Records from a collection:
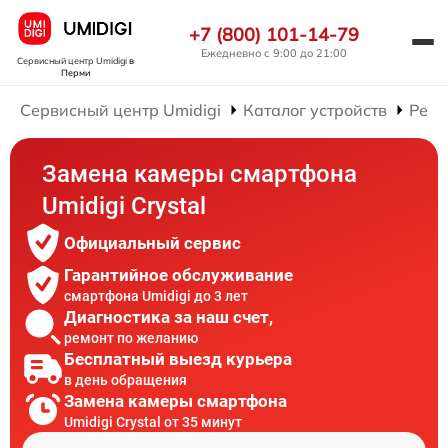
+7 (800) 101-14-79
Ежедневно с 9:00 до 21:00
Сервисный центр Umidigi
в
Перми
Сервисный центр Umidigi
Каталог устройств
Ремо
Замена камеры смартфона
Umidigi Crystal
Официальный сервис
Гарантийное обслуживание
смартфона Umidigi до 3 лет
Диагностика за наш счет,
ремонт по желанию
Бесплатный выезд курьера
в день обращения
Замена камеры смартфона
Umidigi Crystal от 35 минут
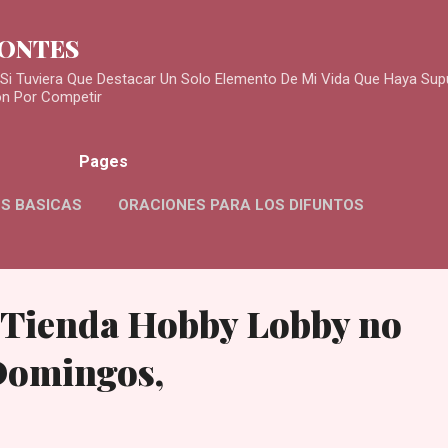
Skip to main content
MONTES
Si Tuviera Que Destacar Un Solo Elemento De Mi Vida Que Haya Sup
ón Por Competir
Pages
S BASICAS
ORACIONES PARA LOS DIFUNTOS
 Tienda Hobby Lobby no
Domingos,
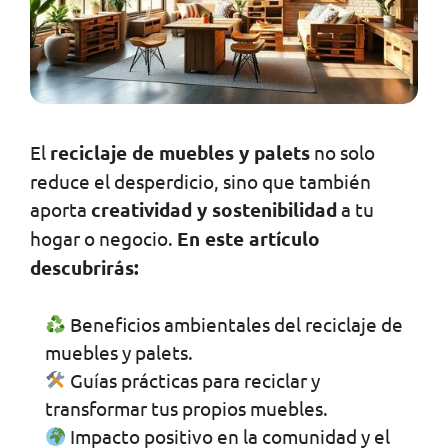
El
reciclaje de muebles y palets
no solo
reduce el desperdicio, sino que también
aporta
creatividad y sostenibilidad
a tu
hogar o negocio.
En este artículo
descubrirás:
Beneficios ambientales del reciclaje de
muebles y palets.
Guías prácticas para reciclar y
transformar tus propios muebles.
Impacto positivo en la comunidad y el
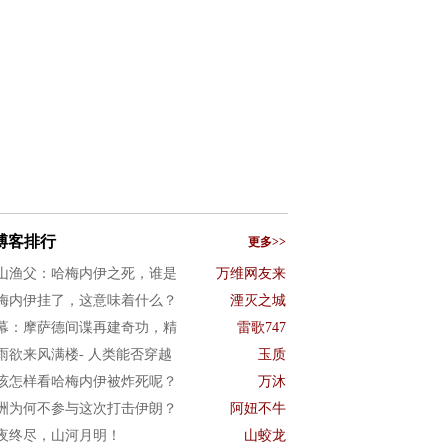
博客排行
更多>>
山渔父：哈梅内伊之死，谁是
万维网友来
梅内伊挂了，这意味着什么？
湮灭之城
幕：摩萨德间谍再建奇功，精
雷歌747
雨欲来风满楼- 人类能否穿越
玉质
该怎样看哈梅内伊被炸死呢？
万沐
洲为何不参与这次打击伊朗？
阿妞不牛
夜终尽，山河月明！
山蛟龙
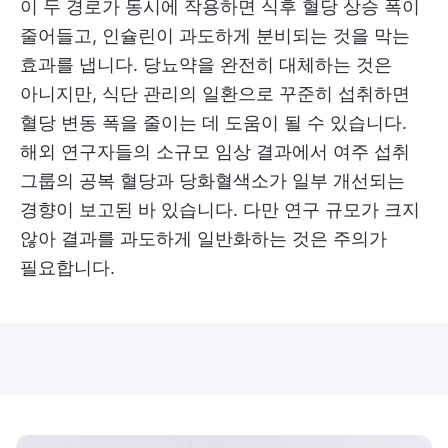
이 두 경로가 동시에 작용하면 식후 혈당 상승 폭이
줄어들고, 인슐린이 과도하게 분비되는 것을 막는
효과를 냅니다. 당뇨약을 완전히 대체하는 것은
아니지만, 식단 관리의 일환으로 꾸준히 섭취하면
혈당 변동 폭을 줄이는 데 도움이 될 수 있습니다.
해외 연구자들의 소규모 임상 결과에서 여주 섭취
그룹의 공복 혈당과 당화혈색소가 일부 개선되는
경향이 보고된 바 있습니다. 다만 연구 규모가 크지
않아 결과를 과도하게 일반화하는 것은 주의가
필요합니다.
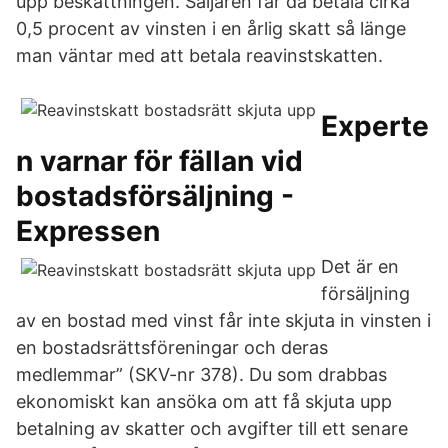
upp beskattningen. Säljaren får då betala cirka
0,5 procent av vinsten i en årlig skatt så länge
man väntar med att betala reavinstskatten.
Experte
n varnar för fällan vid
bostadsförsäljning -
Expressen
Det är en
försäljning
av en bostad med vinst får inte skjuta in vinsten i
en bostadsrättsföreningar och deras
medlemmar” (SKV-nr 378). Du som drabbas
ekonomiskt kan ansöka om att få skjuta upp
betalning av skatter och avgifter till ett senare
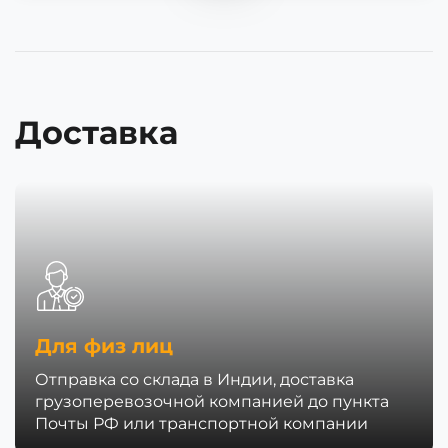
Доставка
Для физ лиц
Отправка со склада в Индии, доставка
грузоперевозочной компанией до пункта
Почты РФ или транспортной компании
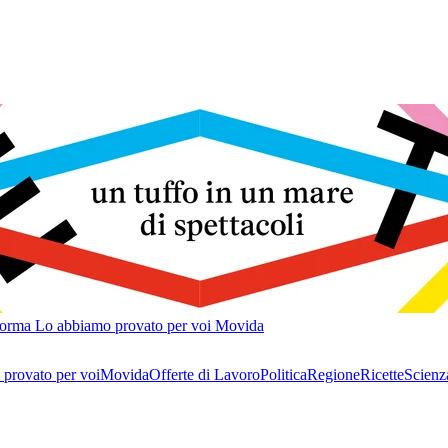
forma
Lo abbiamo provato per voi
Movida
provato per voi
Movida
Offerte di Lavoro
Politica
Regione
Ricette
Scienz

▸ **Work instructions**: Lines holding "reciclaje" in the data above: copy each of them.

▸ **Answer area**:
reciclaje de muebles y palets
Beneficios ambientales del reciclaje de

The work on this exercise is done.